▶ AIM OF THE EXERCISE:
Can you write out the data below again, substituting "standardization" for every "harmonization" and changing nothing else? Omit the pictures from your answer.

PROVIDED RECORDS section start

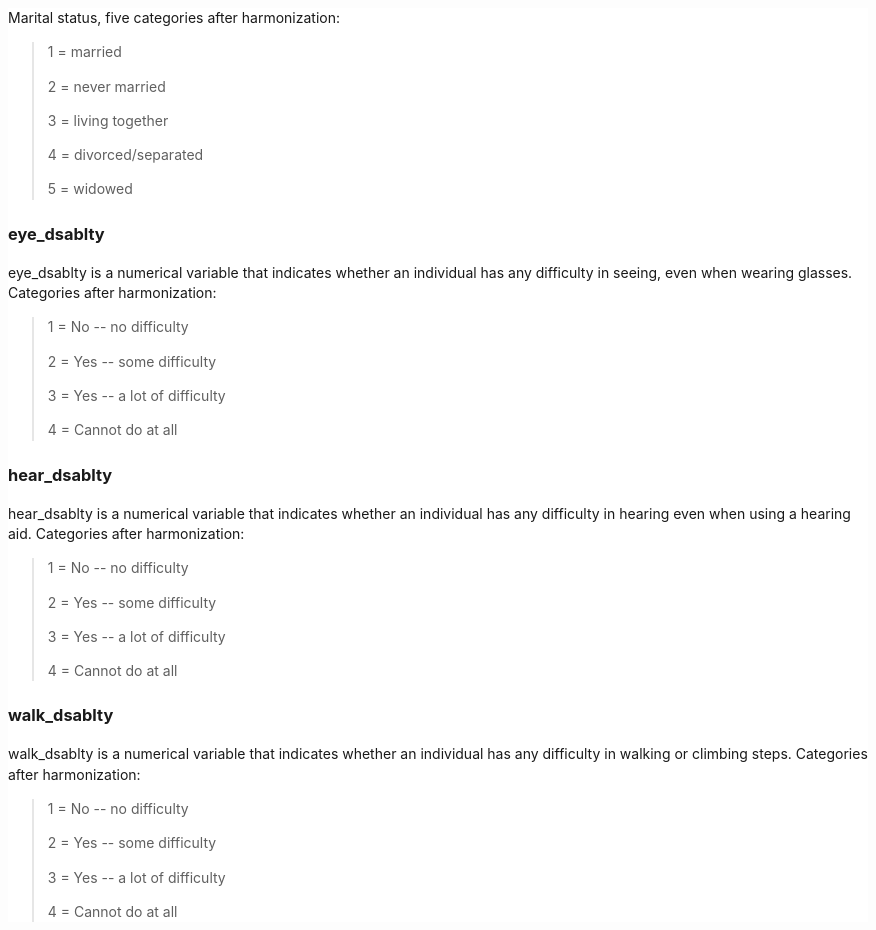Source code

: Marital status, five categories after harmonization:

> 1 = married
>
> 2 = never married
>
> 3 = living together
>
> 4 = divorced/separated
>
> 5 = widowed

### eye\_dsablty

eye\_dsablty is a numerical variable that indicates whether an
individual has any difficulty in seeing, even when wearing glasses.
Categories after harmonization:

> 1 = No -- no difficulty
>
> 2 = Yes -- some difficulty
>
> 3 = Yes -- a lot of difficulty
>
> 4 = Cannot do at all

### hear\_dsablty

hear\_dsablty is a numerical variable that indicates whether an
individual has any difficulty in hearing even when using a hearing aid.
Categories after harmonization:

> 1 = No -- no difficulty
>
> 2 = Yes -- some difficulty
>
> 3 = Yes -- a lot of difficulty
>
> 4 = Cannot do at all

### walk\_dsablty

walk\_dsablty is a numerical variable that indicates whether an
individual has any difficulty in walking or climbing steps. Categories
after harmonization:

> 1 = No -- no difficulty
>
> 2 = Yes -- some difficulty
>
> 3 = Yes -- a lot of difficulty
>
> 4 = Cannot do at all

PROVIDED RECORDS section end

▶ TASK ANSWER:
Source code

: Marital status, five categories after standardization:

> 1 = married
>
> 2 = never married
>
> 3 = living together
>
> 4 = divorced/separated
>
> 5 = widowed

### eye\_dsablty

eye\_dsablty is a numerical variable that indicates whether an
individual has any difficulty in seeing, even when wearing glasses.
Categories after standardization:

> 1 = No -- no difficulty
>
> 2 = Yes -- some difficulty
>
> 3 = Yes -- a lot of difficulty
>
> 4 = Cannot do at all

### hear\_dsablty

hear\_dsablty is a numerical variable that indicates whether an
individual has any difficulty in hearing even when using a hearing aid.
Categories after standardization:

> 1 = No -- no difficulty
>
> 2 = Yes -- some difficulty
>
> 3 = Yes -- a lot of difficulty
>
> 4 = Cannot do at all

### walk\_dsablty

walk\_dsablty is a numerical variable that indicates whether an
individual has any difficulty in walking or climbing steps. Categories
after standardization:

> 1 = No -- no difficulty
>
> 2 = Yes -- some difficulty
>
> 3 = Yes -- a lot of difficulty
>
> 4 = Cannot do at all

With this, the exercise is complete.